Reproduce the full set of records verbatim.

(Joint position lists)
-------------------------

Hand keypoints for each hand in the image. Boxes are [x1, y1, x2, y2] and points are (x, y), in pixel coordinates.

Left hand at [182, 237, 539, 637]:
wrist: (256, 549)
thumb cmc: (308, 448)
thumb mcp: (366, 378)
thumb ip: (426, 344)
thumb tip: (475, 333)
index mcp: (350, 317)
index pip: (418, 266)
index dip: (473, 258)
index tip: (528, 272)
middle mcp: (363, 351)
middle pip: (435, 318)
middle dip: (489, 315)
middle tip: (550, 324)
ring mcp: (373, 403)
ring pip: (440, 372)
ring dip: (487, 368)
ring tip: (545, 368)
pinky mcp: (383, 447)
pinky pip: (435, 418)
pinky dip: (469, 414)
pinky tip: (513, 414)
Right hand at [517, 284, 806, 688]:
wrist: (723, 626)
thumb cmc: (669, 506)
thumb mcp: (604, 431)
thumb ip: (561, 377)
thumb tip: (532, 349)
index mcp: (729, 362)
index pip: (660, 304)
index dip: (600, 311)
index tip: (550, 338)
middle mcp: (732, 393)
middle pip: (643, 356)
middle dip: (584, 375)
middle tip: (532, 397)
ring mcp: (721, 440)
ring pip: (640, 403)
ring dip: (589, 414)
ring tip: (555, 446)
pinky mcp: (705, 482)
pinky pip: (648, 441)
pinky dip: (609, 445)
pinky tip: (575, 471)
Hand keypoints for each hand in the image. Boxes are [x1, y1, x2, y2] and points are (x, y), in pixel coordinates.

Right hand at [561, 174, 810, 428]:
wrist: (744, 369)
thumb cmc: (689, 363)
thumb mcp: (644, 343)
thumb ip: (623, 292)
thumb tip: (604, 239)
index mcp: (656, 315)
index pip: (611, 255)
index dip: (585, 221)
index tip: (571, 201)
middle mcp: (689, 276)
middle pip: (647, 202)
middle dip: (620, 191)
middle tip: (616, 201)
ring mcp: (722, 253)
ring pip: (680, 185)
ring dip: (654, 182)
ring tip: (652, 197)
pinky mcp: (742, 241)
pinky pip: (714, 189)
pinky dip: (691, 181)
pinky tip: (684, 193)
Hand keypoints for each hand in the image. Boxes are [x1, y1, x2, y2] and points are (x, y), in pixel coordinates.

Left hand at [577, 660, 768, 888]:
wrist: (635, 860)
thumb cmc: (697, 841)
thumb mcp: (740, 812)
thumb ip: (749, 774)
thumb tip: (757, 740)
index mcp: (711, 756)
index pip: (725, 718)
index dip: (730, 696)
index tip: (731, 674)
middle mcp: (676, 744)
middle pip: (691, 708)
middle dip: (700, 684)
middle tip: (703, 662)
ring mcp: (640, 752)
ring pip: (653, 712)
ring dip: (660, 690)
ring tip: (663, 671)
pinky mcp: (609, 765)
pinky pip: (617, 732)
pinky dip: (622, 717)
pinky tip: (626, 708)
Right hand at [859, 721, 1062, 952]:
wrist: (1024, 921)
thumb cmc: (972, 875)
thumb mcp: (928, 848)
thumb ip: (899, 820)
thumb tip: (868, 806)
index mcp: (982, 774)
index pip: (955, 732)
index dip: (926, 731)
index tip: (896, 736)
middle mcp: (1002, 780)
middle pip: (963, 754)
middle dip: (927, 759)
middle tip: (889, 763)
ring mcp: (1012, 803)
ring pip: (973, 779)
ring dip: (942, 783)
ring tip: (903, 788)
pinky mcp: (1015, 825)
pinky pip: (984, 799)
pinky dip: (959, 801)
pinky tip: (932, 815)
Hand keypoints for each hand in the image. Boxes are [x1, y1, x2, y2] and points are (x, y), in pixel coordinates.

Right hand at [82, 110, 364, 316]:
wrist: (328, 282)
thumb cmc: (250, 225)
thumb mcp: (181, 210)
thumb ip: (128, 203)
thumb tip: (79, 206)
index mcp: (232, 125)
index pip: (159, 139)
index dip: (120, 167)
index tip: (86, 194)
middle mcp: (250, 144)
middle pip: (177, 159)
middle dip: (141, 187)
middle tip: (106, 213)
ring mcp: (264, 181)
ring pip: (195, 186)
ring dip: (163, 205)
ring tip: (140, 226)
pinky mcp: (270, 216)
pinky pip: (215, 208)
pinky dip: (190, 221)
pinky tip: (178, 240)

-------------------------

• **Expected answer**
Hand keypoints for each hand in the image. Boxes are [x1, y1, x2, y2] and points are (x, y), in pixel coordinates.

Left hand at [182, 237, 539, 637]:
wrist: (256, 549)
thumb cmc: (308, 448)
thumb mcp: (366, 378)
thumb ip: (426, 344)
thumb tip: (475, 333)
index mcp: (350, 317)
index pip: (418, 266)
index dip: (473, 258)
index tip: (528, 272)
middle mcp: (363, 351)
middle pip: (435, 318)
middle dip: (489, 315)
middle tip: (550, 324)
ring mcp: (373, 403)
ring pip: (440, 372)
ring dip: (487, 368)
ring tip: (545, 368)
pinky mcp: (383, 447)
pinky pip: (435, 418)
pinky dip: (469, 414)
pinky tip: (513, 414)
Right hand at [517, 284, 806, 688]:
wrist: (723, 626)
thumb cmc: (669, 506)
thumb mcp: (604, 431)
thumb ip: (561, 377)
thumb tip: (532, 349)
index mcp: (729, 362)
index pip: (660, 304)
index dip: (600, 311)
index tip: (550, 338)
middle mcp: (732, 393)
middle pip: (643, 356)
middle dip: (584, 375)
middle tip: (532, 397)
ring mcp: (721, 440)
ring pip: (640, 403)
ring dip: (589, 414)
ring tip: (555, 446)
pinky mcp: (705, 482)
pinky pip: (648, 441)
pinky dip: (609, 445)
pinky tip: (575, 471)
Hand keypoints for each hand in the image. Boxes are [x1, y1, x2, y2] and points are (x, y), in pixel coordinates.

Right hand at [561, 174, 810, 428]:
wrist: (744, 369)
thumb cmc: (689, 363)
thumb mcp: (644, 343)
thumb ip: (623, 292)
thumb tip: (604, 239)
index mcp: (656, 315)
index pip: (611, 255)
index dip: (585, 221)
index tip: (571, 201)
middle mcp: (689, 276)
middle pip: (647, 202)
middle dip: (620, 191)
middle tip: (616, 201)
ring mcp: (722, 253)
ring pip: (680, 185)
ring dip: (654, 182)
ring tip: (652, 197)
pinky mcp: (742, 241)
pinky pip: (714, 189)
pinky dip: (691, 181)
pinky tip: (684, 193)
Hand keypoints for each hand in the image. Boxes are [x1, y1, x2, y2] and points are (x, y), in pixel coordinates.

Left hand at [577, 660, 768, 888]:
wrist: (635, 860)
thumb cmc: (697, 841)
thumb mcp: (740, 812)
thumb ip: (749, 774)
thumb tip: (757, 740)
index mcp: (711, 756)
index pip: (725, 718)
index dip: (730, 696)
index tip: (731, 674)
middle mcp: (676, 744)
middle pip: (691, 708)
middle dip: (700, 684)
middle tip: (703, 662)
ring mcp: (640, 752)
ring pip: (653, 712)
ring dip: (660, 690)
ring tip: (663, 671)
pinky mcp: (609, 765)
pinky pip: (617, 732)
pinky dip: (622, 717)
pinky tip: (626, 708)
Right hand at [859, 721, 1062, 952]:
wrist: (1024, 921)
thumb cmc: (972, 875)
thumb mcp: (928, 848)
thumb ip: (899, 820)
thumb tip: (868, 806)
index mcp: (982, 774)
index pip: (955, 732)
index dip: (926, 731)
index tip: (896, 736)
middle mcp: (1002, 780)
middle pip: (963, 754)
middle dip: (927, 759)
middle tip: (889, 763)
ring mcp: (1012, 803)
ring pip: (973, 779)
ring dip: (942, 783)
ring tip: (903, 788)
pinky mcp: (1015, 825)
pinky pip: (984, 799)
pinky dip: (959, 801)
pinky tip: (932, 815)
Hand keypoints for each hand in the image. Boxes are [x1, y1, x2, y2] and points are (x, y), in pixel coordinates.

Right hand at [82, 110, 364, 316]:
wrist: (328, 282)
thumb cmc: (250, 225)
thumb mcp: (181, 210)
thumb ip: (128, 203)
thumb tip: (79, 206)
index mcp: (232, 125)
index pip: (159, 139)
index dip: (120, 167)
index tip: (86, 194)
middle mcp: (250, 144)
middle pip: (177, 159)
middle dip: (141, 187)
middle tip: (106, 213)
ring mcp: (264, 181)
ring pip: (195, 186)
ring dip: (163, 205)
ring tip: (140, 226)
pinky mcp: (270, 216)
pinky pip: (215, 208)
pinky dip: (190, 221)
pinky tip: (178, 240)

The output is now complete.